◆ Task directions
Copy out every line of the items below word for word, leaving out the pictures.

--------------------

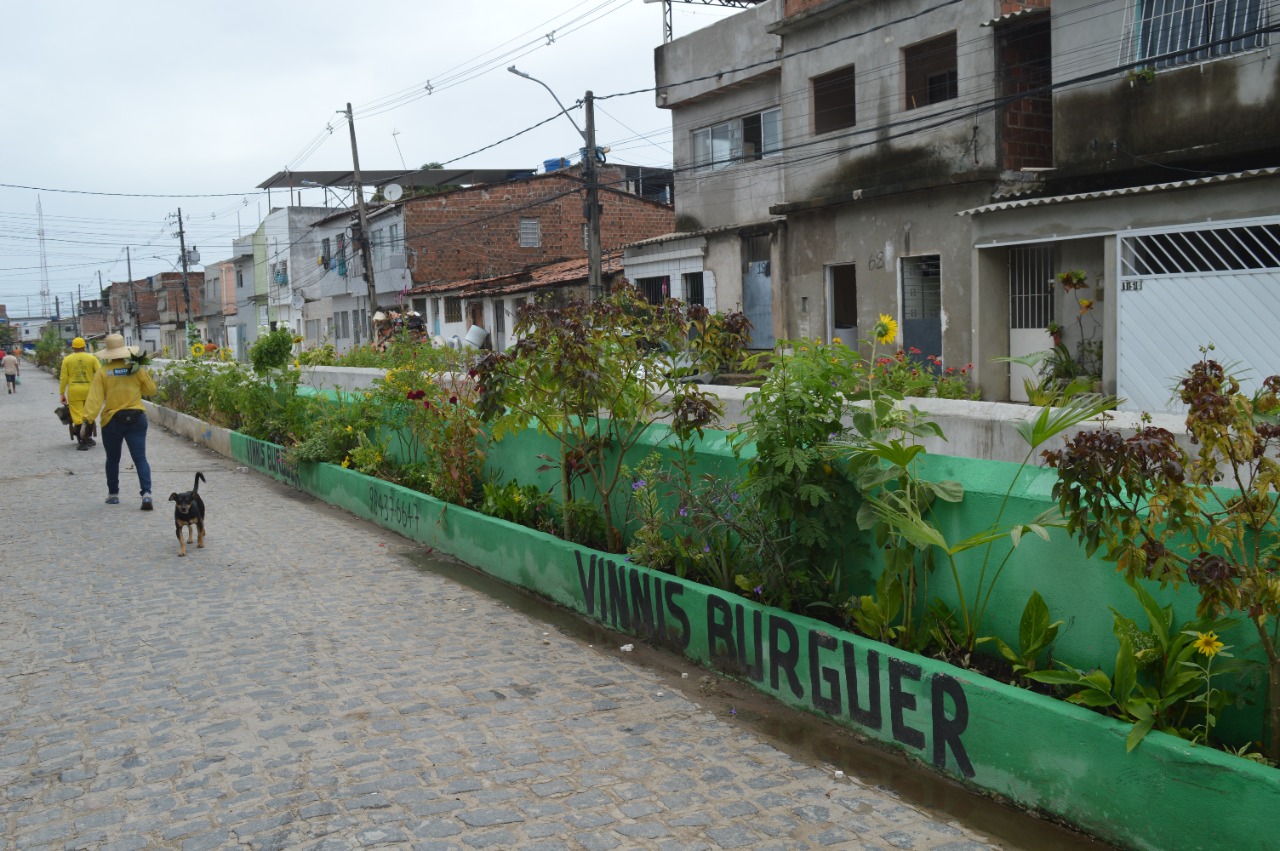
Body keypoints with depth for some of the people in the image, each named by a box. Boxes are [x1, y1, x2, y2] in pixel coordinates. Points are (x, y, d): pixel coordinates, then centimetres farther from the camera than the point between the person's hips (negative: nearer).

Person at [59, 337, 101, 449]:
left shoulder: (67, 359, 1)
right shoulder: (92, 358, 0)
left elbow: (63, 378, 0)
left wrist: (62, 393, 7)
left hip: (74, 391, -1)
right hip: (89, 390, 1)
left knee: (77, 416, 2)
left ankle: (81, 441, -3)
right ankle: (88, 438, 25)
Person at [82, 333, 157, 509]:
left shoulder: (102, 372, -6)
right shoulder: (136, 369, -3)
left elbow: (95, 398, -11)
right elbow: (151, 390, 8)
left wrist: (88, 418, -12)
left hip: (112, 421, 0)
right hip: (136, 418, 0)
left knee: (112, 459, 18)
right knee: (140, 458, -3)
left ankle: (113, 494, 29)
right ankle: (146, 493, -19)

--------------------

◆ Solution for this task
Body keypoints with depth for some of the people in the image, each named by a box. Boxes are [x1, y1, x2, y2] in pixel coordinates. Points are (x, y, d): pixel coordinates, then centimetres farther from the camera than the point between the person's hips (negative: nearer).

Person at [59, 337, 101, 449]:
left shoulder: (67, 359, 1)
right shoulder: (92, 358, 0)
left elbow: (63, 378, 0)
left wrist: (62, 393, 7)
left hip: (74, 391, -1)
right hip: (89, 390, 1)
left knee: (77, 416, 2)
left ankle: (81, 441, -3)
right ankle: (88, 438, 25)
Person at [82, 333, 157, 509]:
left shoulder: (102, 372, -6)
right shoulder: (136, 369, -3)
left elbow: (95, 398, -11)
right elbow: (151, 390, 8)
left wrist: (88, 418, -12)
left hip: (112, 421, 0)
right hip: (136, 418, 0)
left knee: (112, 459, 18)
right knee: (140, 458, -3)
left ankle: (113, 494, 29)
right ankle: (146, 493, -19)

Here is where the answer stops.